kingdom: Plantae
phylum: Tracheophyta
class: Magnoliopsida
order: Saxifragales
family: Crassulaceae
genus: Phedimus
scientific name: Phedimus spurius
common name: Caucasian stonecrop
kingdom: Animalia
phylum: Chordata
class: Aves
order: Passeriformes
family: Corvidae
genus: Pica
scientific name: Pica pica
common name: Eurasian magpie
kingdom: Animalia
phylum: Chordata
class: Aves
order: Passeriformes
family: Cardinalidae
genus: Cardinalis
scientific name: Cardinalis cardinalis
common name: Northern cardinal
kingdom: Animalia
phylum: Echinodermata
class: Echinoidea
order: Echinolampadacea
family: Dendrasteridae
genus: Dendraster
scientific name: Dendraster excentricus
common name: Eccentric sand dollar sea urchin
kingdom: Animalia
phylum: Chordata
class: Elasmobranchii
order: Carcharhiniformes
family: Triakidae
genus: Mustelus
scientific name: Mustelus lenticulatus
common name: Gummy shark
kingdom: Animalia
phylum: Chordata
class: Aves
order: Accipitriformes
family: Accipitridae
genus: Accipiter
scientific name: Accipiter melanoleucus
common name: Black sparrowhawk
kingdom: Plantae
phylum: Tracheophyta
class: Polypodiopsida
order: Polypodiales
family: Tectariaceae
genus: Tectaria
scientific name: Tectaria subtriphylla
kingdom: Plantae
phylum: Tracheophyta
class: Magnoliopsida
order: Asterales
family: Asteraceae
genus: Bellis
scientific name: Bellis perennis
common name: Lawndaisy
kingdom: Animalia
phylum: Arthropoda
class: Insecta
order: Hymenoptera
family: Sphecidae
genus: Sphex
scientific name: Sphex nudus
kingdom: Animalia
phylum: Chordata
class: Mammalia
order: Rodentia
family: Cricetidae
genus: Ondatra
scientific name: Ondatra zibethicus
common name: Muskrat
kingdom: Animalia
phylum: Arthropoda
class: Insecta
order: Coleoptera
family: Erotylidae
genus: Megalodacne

### GOAL
Convert every line of the listing above into a JSON list of strings, with one string per line and any blank lines omitted.

### REPLY
[
  "kingdom: Plantae",
  "phylum: Tracheophyta",
  "class: Magnoliopsida",
  "order: Saxifragales",
  "family: Crassulaceae",
  "genus: Phedimus",
  "scientific name: Phedimus spurius",
  "common name: Caucasian stonecrop",
  "kingdom: Animalia",
  "phylum: Chordata",
  "class: Aves",
  "order: Passeriformes",
  "family: Corvidae",
  "genus: Pica",
  "scientific name: Pica pica",
  "common name: Eurasian magpie",
  "kingdom: Animalia",
  "phylum: Chordata",
  "class: Aves",
  "order: Passeriformes",
  "family: Cardinalidae",
  "genus: Cardinalis",
  "scientific name: Cardinalis cardinalis",
  "common name: Northern cardinal",
  "kingdom: Animalia",
  "phylum: Echinodermata",
  "class: Echinoidea",
  "order: Echinolampadacea",
  "family: Dendrasteridae",
  "genus: Dendraster",
  "scientific name: Dendraster excentricus",
  "common name: Eccentric sand dollar sea urchin",
  "kingdom: Animalia",
  "phylum: Chordata",
  "class: Elasmobranchii",
  "order: Carcharhiniformes",
  "family: Triakidae",
  "genus: Mustelus",
  "scientific name: Mustelus lenticulatus",
  "common name: Gummy shark",
  "kingdom: Animalia",
  "phylum: Chordata",
  "class: Aves",
  "order: Accipitriformes",
  "family: Accipitridae",
  "genus: Accipiter",
  "scientific name: Accipiter melanoleucus",
  "common name: Black sparrowhawk",
  "kingdom: Plantae",
  "phylum: Tracheophyta",
  "class: Polypodiopsida",
  "order: Polypodiales",
  "family: Tectariaceae",
  "genus: Tectaria",
  "scientific name: Tectaria subtriphylla",
  "kingdom: Plantae",
  "phylum: Tracheophyta",
  "class: Magnoliopsida",
  "order: Asterales",
  "family: Asteraceae",
  "genus: Bellis",
  "scientific name: Bellis perennis",
  "common name: Lawndaisy",
  "kingdom: Animalia",
  "phylum: Arthropoda",
  "class: Insecta",
  "order: Hymenoptera",
  "family: Sphecidae",
  "genus: Sphex",
  "scientific name: Sphex nudus",
  "kingdom: Animalia",
  "phylum: Chordata",
  "class: Mammalia",
  "order: Rodentia",
  "family: Cricetidae",
  "genus: Ondatra",
  "scientific name: Ondatra zibethicus",
  "common name: Muskrat",
  "kingdom: Animalia",
  "phylum: Arthropoda",
  "class: Insecta",
  "order: Coleoptera",
  "family: Erotylidae",
  "genus: Megalodacne"
]